(WHAT IS REQUIRED) Leave out the pictures, and quote exactly the lines running from the one with "DESIGNED BY" through the last line of the entries below.

Collected data
►
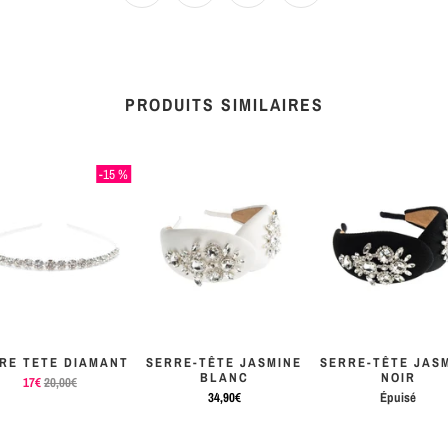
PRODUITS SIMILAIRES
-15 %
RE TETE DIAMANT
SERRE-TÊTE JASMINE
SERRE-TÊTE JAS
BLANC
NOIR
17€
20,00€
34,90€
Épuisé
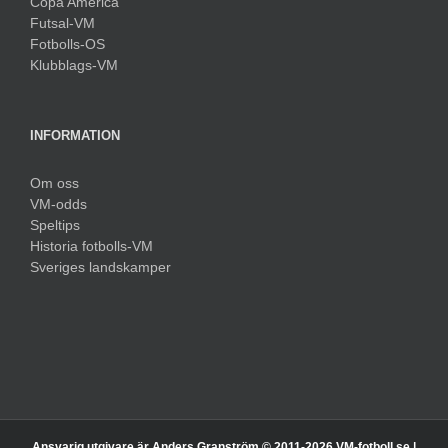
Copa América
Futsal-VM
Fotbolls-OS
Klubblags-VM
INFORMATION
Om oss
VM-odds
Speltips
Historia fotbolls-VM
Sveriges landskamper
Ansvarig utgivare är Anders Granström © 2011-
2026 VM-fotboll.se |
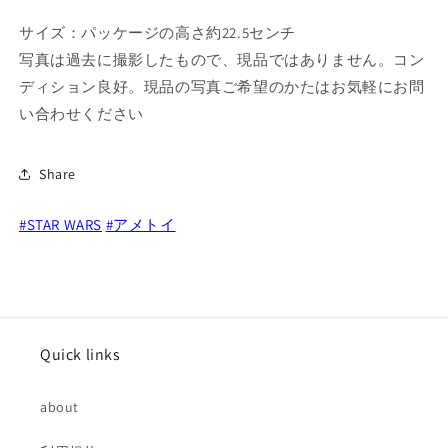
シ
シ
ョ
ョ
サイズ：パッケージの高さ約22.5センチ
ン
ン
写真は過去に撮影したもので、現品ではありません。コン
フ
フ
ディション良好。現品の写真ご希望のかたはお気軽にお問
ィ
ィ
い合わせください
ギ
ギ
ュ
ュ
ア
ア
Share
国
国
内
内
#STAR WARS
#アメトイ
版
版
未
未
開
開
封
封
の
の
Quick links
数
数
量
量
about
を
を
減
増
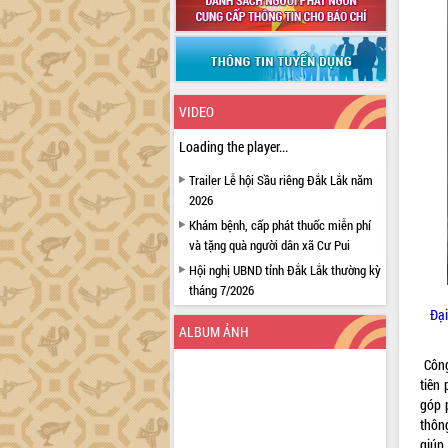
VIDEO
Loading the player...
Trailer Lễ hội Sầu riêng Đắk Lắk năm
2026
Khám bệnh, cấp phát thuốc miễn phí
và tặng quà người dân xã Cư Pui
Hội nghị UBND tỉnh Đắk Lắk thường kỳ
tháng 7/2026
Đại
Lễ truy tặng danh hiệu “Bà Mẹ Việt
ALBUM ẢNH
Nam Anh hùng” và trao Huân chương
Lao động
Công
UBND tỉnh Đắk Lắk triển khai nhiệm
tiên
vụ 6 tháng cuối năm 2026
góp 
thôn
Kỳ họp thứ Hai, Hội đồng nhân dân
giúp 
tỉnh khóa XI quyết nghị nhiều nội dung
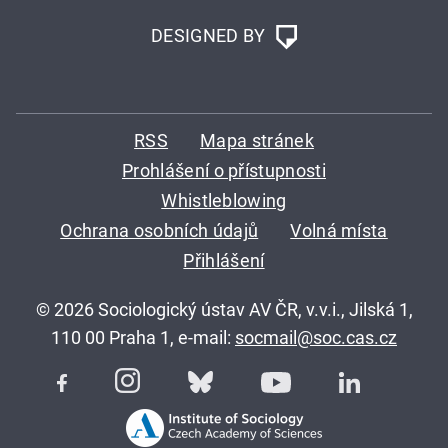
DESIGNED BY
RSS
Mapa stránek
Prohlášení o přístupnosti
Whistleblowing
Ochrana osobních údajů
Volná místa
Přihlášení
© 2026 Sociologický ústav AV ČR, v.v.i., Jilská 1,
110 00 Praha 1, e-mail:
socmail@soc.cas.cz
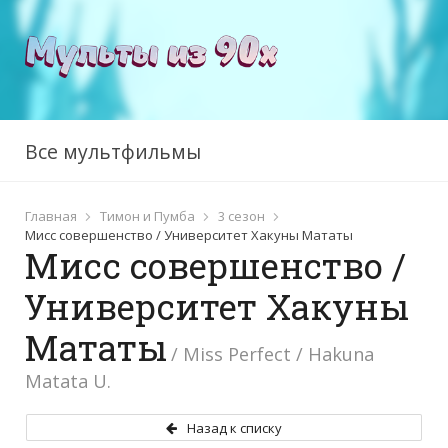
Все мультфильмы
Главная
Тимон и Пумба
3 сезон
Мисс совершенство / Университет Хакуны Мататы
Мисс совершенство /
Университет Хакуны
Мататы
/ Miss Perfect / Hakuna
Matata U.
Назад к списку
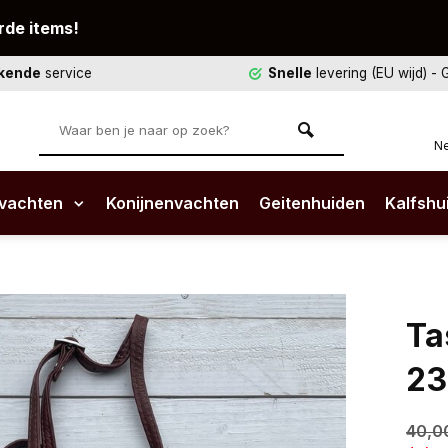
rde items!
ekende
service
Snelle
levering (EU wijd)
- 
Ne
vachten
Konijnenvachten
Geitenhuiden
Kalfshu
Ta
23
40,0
◄
(SOLUTION TO THE PROBLEM)
DESIGNED BY
RSS
Mapa stránek
Prohlášení o přístupnosti
Whistleblowing
Ochrana osobních údajů
Volná místa
Přihlášení
© 2026 Sociologický ústav AV ČR, v.v.i., Jilská 1,
110 00 Praha 1, e-mail:
socmail@soc.cas.cz
Все мультфильмы
Главная
Тимон и Пумба
3 сезон
Мисс совершенство / Университет Хакуны Мататы
Мисс совершенство /
Университет Хакуны
Мататы
/ Miss Perfect / Hakuna
Matata U.
Назад к списку
rde items!
ekende
service
Snelle
levering (EU wijd)
- 
Ne
vachten
Konijnenvachten
Geitenhuiden
Kalfshu
Ta
23
40,0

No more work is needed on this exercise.